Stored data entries
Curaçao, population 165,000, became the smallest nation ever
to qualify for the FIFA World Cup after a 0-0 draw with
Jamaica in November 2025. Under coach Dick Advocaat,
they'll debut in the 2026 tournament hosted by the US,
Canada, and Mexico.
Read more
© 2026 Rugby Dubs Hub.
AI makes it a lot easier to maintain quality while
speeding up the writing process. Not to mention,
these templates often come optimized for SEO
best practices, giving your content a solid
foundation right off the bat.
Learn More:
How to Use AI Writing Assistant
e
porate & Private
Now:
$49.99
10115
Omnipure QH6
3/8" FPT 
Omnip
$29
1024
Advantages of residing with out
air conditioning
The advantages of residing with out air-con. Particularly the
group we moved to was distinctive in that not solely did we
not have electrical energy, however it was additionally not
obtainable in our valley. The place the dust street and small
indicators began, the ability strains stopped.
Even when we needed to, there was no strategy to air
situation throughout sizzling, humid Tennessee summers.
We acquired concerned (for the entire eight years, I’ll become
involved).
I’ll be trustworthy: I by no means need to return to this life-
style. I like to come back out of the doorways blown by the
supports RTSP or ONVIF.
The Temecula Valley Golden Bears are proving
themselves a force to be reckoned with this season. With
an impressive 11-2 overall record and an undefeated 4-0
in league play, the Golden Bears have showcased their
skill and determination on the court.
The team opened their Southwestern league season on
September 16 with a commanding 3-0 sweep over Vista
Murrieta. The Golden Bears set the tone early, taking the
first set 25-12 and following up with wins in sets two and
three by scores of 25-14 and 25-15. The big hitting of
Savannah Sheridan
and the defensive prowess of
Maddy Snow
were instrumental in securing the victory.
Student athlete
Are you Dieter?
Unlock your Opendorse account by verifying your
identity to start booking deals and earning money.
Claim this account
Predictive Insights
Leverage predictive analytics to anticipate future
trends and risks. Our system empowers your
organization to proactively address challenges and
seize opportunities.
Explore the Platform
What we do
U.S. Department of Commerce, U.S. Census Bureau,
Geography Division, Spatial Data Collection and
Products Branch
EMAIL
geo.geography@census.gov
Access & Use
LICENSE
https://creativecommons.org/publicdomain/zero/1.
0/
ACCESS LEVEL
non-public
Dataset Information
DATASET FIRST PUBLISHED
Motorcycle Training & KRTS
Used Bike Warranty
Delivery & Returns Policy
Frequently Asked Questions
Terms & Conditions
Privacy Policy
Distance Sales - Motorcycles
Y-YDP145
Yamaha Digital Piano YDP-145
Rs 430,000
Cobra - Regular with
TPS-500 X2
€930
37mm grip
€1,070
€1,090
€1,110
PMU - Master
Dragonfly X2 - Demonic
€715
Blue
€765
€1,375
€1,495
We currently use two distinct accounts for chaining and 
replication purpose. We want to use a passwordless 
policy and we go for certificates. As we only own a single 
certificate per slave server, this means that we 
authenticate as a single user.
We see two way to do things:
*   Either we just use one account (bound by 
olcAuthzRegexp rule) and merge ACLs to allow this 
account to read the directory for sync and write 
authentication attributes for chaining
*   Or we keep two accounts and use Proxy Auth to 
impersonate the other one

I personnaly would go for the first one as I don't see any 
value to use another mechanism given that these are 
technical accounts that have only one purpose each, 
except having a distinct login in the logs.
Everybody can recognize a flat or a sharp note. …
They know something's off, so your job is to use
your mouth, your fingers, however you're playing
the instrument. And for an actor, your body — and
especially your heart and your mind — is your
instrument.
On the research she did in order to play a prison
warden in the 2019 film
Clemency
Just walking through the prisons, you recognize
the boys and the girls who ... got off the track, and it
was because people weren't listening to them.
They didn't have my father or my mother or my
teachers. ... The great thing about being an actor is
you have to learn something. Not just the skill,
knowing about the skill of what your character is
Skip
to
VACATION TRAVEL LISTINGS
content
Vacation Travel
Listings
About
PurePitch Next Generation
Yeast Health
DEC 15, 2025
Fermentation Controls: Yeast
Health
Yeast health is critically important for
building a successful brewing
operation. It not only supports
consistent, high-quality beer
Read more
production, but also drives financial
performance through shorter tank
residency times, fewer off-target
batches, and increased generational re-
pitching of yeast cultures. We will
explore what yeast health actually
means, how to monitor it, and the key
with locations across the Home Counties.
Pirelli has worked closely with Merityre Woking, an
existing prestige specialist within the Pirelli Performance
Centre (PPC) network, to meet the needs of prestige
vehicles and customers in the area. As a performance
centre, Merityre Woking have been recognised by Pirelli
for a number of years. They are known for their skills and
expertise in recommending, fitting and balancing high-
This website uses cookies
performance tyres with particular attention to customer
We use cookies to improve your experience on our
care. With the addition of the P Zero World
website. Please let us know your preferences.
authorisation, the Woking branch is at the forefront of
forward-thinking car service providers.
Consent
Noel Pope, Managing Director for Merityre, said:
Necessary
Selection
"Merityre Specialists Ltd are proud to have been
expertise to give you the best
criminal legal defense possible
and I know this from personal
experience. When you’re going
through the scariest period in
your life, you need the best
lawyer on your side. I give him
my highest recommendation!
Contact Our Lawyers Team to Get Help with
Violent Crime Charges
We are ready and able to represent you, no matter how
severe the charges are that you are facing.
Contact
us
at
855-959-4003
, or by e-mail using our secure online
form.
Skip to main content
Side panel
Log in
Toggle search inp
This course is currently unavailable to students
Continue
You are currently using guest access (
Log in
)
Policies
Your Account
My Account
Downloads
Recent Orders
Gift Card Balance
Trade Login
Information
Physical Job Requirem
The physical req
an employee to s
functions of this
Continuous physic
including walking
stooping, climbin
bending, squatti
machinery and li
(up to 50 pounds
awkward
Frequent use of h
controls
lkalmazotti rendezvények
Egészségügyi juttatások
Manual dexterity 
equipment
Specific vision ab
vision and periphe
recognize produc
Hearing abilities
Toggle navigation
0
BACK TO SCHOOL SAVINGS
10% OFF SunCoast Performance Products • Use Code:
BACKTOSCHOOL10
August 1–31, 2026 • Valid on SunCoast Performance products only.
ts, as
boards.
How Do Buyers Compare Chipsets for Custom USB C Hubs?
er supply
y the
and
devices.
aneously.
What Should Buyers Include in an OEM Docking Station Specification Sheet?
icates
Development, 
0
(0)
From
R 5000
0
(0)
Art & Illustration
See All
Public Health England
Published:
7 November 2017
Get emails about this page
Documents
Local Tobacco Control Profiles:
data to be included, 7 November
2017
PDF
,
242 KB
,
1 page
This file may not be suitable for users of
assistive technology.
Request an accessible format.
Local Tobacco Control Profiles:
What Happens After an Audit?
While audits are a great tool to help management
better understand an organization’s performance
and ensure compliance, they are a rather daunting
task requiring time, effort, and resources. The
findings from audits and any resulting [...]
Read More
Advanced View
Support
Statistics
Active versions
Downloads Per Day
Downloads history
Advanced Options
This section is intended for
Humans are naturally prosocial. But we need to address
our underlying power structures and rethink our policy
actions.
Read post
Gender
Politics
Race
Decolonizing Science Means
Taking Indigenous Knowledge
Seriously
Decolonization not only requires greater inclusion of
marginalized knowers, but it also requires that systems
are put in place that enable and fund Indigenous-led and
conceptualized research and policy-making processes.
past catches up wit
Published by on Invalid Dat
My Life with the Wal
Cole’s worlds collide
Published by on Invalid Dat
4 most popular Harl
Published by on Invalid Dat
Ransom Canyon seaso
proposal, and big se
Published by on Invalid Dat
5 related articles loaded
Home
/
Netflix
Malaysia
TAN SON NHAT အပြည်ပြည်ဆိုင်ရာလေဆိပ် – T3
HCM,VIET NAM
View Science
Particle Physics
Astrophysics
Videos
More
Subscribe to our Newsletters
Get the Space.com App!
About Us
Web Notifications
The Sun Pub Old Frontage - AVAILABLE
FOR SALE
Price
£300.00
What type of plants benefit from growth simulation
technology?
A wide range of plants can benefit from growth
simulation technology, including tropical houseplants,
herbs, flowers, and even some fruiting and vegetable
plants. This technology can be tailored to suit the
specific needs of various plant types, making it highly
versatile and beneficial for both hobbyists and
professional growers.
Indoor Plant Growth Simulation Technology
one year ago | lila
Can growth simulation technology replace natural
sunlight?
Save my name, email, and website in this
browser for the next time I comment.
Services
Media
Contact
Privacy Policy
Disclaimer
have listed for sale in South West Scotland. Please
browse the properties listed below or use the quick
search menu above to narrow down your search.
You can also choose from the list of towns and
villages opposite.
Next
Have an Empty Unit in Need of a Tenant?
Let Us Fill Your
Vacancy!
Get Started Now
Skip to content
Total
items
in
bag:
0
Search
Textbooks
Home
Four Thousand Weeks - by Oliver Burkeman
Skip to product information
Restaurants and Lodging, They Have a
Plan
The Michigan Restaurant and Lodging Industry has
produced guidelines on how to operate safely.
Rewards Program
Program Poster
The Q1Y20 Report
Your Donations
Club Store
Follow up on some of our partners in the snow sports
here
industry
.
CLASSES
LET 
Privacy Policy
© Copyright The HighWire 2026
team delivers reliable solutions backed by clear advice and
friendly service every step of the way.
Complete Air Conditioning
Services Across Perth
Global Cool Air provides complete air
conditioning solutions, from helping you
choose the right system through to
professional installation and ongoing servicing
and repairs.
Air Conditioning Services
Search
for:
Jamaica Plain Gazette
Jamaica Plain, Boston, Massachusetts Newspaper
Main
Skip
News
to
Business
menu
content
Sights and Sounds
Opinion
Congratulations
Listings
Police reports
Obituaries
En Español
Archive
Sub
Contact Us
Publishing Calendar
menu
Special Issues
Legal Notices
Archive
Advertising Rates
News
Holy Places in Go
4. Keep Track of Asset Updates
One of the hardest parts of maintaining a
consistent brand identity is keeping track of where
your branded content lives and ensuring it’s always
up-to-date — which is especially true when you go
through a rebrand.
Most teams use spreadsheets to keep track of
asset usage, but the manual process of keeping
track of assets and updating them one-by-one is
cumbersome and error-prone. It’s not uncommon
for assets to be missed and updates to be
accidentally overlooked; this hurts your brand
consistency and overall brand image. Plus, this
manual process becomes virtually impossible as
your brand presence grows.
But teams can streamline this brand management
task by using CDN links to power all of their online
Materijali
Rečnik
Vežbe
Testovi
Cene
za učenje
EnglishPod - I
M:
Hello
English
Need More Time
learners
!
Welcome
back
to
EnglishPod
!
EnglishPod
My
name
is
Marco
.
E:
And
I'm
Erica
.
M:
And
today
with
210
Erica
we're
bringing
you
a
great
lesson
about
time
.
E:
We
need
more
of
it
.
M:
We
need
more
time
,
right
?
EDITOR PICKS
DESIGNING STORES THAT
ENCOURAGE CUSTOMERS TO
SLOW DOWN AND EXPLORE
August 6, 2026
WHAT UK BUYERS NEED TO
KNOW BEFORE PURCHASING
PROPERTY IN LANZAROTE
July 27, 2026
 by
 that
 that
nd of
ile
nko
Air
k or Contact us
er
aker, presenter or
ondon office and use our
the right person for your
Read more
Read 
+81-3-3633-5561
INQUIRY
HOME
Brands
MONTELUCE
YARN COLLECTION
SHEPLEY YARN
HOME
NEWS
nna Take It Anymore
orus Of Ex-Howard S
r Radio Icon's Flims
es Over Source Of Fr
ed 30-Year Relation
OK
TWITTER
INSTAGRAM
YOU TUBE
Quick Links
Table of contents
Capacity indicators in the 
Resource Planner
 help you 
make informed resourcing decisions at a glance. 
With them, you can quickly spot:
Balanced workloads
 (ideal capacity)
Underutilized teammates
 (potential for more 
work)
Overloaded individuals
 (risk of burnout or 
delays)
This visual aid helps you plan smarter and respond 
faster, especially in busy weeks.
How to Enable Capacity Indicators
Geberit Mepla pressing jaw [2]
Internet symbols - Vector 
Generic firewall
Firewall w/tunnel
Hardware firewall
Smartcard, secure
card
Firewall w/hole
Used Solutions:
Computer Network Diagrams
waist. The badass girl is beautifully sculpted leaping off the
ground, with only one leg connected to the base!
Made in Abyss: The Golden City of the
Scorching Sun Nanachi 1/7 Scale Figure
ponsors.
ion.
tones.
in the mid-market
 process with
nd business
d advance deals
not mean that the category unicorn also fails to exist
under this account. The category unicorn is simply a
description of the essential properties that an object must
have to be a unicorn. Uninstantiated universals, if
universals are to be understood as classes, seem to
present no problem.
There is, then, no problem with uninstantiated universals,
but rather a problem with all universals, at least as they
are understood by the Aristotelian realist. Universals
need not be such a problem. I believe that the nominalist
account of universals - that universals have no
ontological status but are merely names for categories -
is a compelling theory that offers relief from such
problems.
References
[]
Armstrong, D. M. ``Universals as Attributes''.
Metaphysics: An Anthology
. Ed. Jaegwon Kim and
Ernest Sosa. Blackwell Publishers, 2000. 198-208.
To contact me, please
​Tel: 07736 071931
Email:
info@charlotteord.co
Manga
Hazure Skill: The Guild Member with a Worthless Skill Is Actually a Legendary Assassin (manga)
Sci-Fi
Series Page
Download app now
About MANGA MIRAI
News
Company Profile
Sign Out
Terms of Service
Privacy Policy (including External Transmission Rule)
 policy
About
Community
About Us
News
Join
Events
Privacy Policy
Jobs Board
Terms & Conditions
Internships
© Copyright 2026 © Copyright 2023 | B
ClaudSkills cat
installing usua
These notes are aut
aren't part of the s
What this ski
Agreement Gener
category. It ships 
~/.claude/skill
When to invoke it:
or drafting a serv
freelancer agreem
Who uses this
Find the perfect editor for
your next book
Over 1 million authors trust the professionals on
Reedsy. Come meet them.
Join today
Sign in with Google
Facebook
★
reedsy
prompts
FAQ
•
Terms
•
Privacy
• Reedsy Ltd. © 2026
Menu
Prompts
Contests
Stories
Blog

THE TASK:
Reproduce the lines from the first one through the line containing "I’ll be trustworthy: I", swapping "Jamaica" for "Haiti" and leaving all else unchanged.

REPLY:
Curaçao, population 165,000, became the smallest nation ever
to qualify for the FIFA World Cup after a 0-0 draw with
Haiti in November 2025. Under coach Dick Advocaat,
they'll debut in the 2026 tournament hosted by the US,
Canada, and Mexico.
Read more
© 2026 Rugby Dubs Hub.
AI makes it a lot easier to maintain quality while
speeding up the writing process. Not to mention,
these templates often come optimized for SEO
best practices, giving your content a solid
foundation right off the bat.
Learn More:
How to Use AI Writing Assistant
e
porate & Private
Now:
$49.99
10115
Omnipure QH6
3/8" FPT 
Omnip
$29
1024
Advantages of residing with out
air conditioning
The advantages of residing with out air-con. Particularly the
group we moved to was distinctive in that not solely did we
not have electrical energy, however it was additionally not
obtainable in our valley. The place the dust street and small
indicators began, the ability strains stopped.
Even when we needed to, there was no strategy to air
situation throughout sizzling, humid Tennessee summers.
We acquired concerned (for the entire eight years, I’ll become
involved).
I’ll be trustworthy: I by no means need to return to this life-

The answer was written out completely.